Seanad debates

Thursday, 12 June 2014

11:30 am

Photo of Sean BarrettSean Barrett (Independent) | Oireachtas source

What we have heard from the opposite side must be music to the ears of the banks and the failed bank regulator, the memory man who could not answer any questions. Why did the Government back them in the past month when we needed a banking inquiry? With Deputy Ciarán Lynch, the chairman of the Oireachtas Committee on Finance, Public Expenditure and Reform, who is held in great respect by all committee members, and other members such as Deputies Michael McGrath, Pearse Doherty, Stephen Donnelly and Kieran O'Donnell, the committee operates with a strong working relationship with the Minister, Deputy Noonan, and it could have done the job. The inquiry has been held up and brought into public ridicule by the type of speech we have just heard from Senator Bacik.

We are trying to deal with a national problem from 2008. I wish to draw attention to what the Chancellor, George Osborne, will state at the Mansion House tonight. He is calling for tougher laws against banks, including seven-year penalties and fines. The heading of the Chancellor's speech is that tougher penalties, including jail sentences of up to seven years, will be extended to parts of the financial services sector in the UK in an attempt to prevent more scandals.
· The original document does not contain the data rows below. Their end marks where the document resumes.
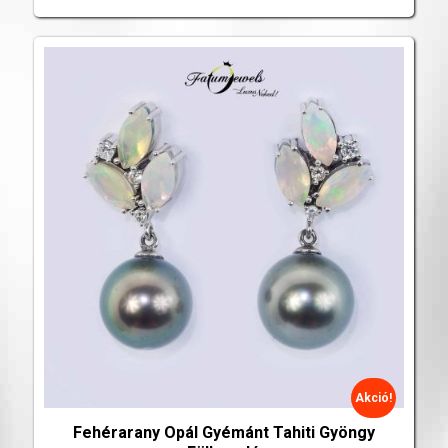
Akció!
Fehérarany Opál Gyémánt Tahiti Gyöngy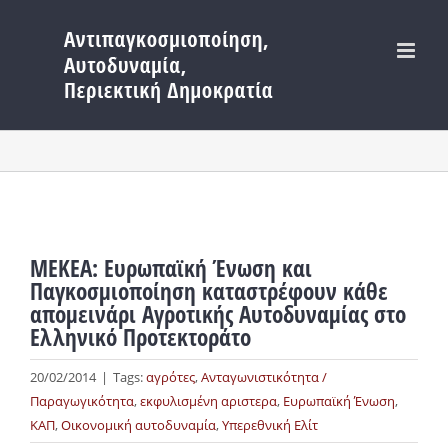
Μετάβαση
στο
περιεχόμενο
ΜΕΚΕΑ: Ευρωπαϊκή Ένωση και
Παγκοσμιοποίηση καταστρέφουν κάθε
απομεινάρι Αγροτικής Αυτοδυναμίας στο
Ελληνικό Προτεκτοράτο
20/02/2014
|
Tags:
αγρότες
,
Ανταγωνιστικότητα /
Παραγωγικότητα
,
εκφυλισμένη αριστερα
,
Ευρωπαϊκή Ένωση
,
ΚΑΠ
,
Οικονομική αυτοδυναμία
,
Υπερεθνική Ελίτ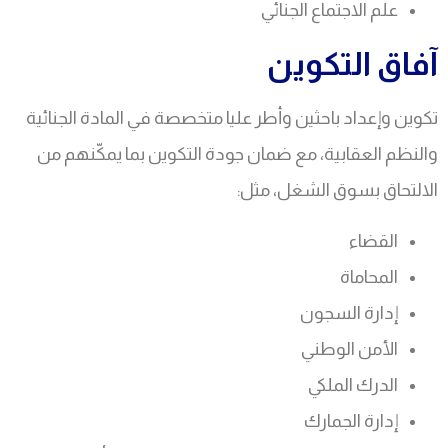
علم الاجتماع الجنائي
آفاق التكوين
تكوين وإعداد باحثين وأطر عليا متخصصة في المادة الجنائية
والنظم العقابية، مع ضمان جودة التكوين بما يمكّنهم من
الالتحاق بسوق الشغل، مثل:
القضاء
المحاماة
إدارة السجون
الأمن الوطني
الدرك الملكي
إدارة الجمارك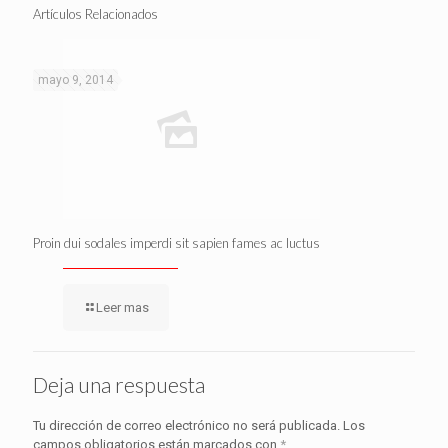
Artículos Relacionados
mayo 9, 2014
Proin dui sodales imperdi sit sapien fames ac luctus
Leer mas
Deja una respuesta
Tu dirección de correo electrónico no será publicada.
Los
campos obligatorios están marcados con
*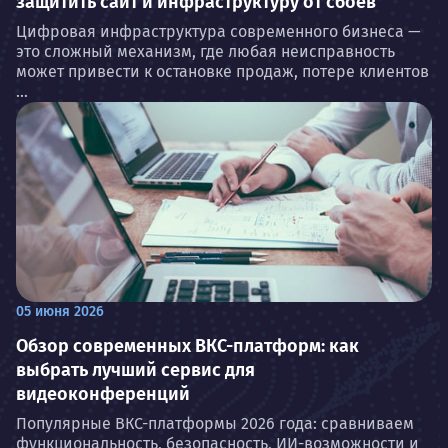
защитить сайт и инфраструктуру от сбоев
Цифровая инфраструктура современного бизнеса —
это сложный механизм, где любая неисправность
может привести к остановке продаж, потере клиентов
...
05 июня 2026
Обзор современных ВКС-платформ: как
выбрать лучший сервис для
видеоконференций
Популярные ВКС-платформы 2026 года: сравниваем
функциональность, безопасность, ИИ-возможности и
The Government took its eye off the ball to have personal rows about Fianna Fáil and Fine Gael. This is a much larger issue which has brought this country to its knees. The people opposite should address the real issue. It looks to me like the banks and the bank regulators who failed this country abysmally have been putting pressure on the Taoiseach. He has discredited the committee which could have done a splendid job for the country. It had splendid membership as it was. Those opposite have done the State no service by their conduct in the recent past.

The State has assembled a legal team to fight the Apple case with regard to the 12.5% corporate tax rate. I hope the emphasis will be on getting people to pay the 12.5% tax and not 2% as some are doing, and that we will tackle the tax lawyer and accountant industry in this country, the fiscal termites who have undermined the tax base of this country to the benefit of Starbucks and other companies which do not pay any taxes and which fail to discharge their duties to the wider society.

It is a major source of inequality growing in all the OECD countries that some companies have enough tax lawyers and tax accountants not to pay anything. We should bring companies up to the 12.5% rate, which is defended by every party in the House. It is a bargain for those who get it. Let us ensure they pay it.